What are three characteristics of an information security management system? (Choose three.)

  • It involves the implementation of systems that track the location and configuration of networked devices and software across an enterprise.
  • It consists of a management framework through which an organization identifies, analyzes, and addresses information security risks.
  • It consists of a set of practices that are systematically applied to ensure continuous improvement in information security.
  • It is a systematic and multilayered approach to cybersecurity.
  • It addresses the inventory and control of hardware and software configurations of systems.
  • It is based on the application of servers and security devices.
    Answers Explanation & Hints:

    An Information Security Management System (ISMS) consists of a management framework through which an organization identifies, analyzes, and addresses information security risks.

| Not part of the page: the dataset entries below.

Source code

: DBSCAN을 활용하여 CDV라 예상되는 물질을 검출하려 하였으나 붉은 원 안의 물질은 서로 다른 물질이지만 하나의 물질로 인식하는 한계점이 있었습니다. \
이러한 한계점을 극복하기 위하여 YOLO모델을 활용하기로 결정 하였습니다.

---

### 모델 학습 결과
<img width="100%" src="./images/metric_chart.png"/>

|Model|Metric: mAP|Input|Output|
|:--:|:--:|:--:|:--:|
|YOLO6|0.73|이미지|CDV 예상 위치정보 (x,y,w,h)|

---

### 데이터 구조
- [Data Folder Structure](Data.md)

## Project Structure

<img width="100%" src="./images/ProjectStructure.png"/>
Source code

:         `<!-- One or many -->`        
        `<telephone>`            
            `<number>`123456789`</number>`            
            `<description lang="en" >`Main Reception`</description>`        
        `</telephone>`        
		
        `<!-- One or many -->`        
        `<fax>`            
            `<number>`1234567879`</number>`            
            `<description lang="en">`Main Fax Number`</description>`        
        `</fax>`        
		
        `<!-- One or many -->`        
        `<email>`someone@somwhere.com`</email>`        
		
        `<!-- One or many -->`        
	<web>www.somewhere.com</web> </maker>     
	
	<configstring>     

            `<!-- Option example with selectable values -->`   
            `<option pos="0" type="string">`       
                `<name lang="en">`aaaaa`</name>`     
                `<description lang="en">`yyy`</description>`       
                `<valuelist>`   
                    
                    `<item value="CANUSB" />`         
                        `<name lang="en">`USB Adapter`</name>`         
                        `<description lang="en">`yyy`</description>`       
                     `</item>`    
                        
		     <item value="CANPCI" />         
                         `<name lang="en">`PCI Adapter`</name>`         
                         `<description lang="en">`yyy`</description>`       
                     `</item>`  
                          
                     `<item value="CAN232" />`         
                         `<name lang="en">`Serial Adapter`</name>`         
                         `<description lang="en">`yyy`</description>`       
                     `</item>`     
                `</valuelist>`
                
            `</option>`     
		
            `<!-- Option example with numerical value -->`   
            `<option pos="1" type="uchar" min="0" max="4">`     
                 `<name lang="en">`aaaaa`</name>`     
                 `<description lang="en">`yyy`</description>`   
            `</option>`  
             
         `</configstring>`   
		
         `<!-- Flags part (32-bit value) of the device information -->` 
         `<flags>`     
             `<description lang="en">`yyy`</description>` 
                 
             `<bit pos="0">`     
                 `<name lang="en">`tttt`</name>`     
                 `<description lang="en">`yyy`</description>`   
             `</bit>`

ISMSs are not based in servers or security devices. Instead, an ISMS consists of a set of practices that are systematically applied by an organization to ensure continuous improvement in information security. ISMSs provide conceptual models that guide organizations in planning, implementing, governing, and evaluating information security programs.

    ISMSs are a natural extension of the use of popular business models, such as Total Quality Management (TQM) and Control Objectives for Information and Related Technologies (COBIT), into the realm of cybersecurity.

    An ISMS is a systematic, multi-layered approach to cybersecurity. The approach includes people, processes, technologies, and the cultures in which they interact in a process of risk management.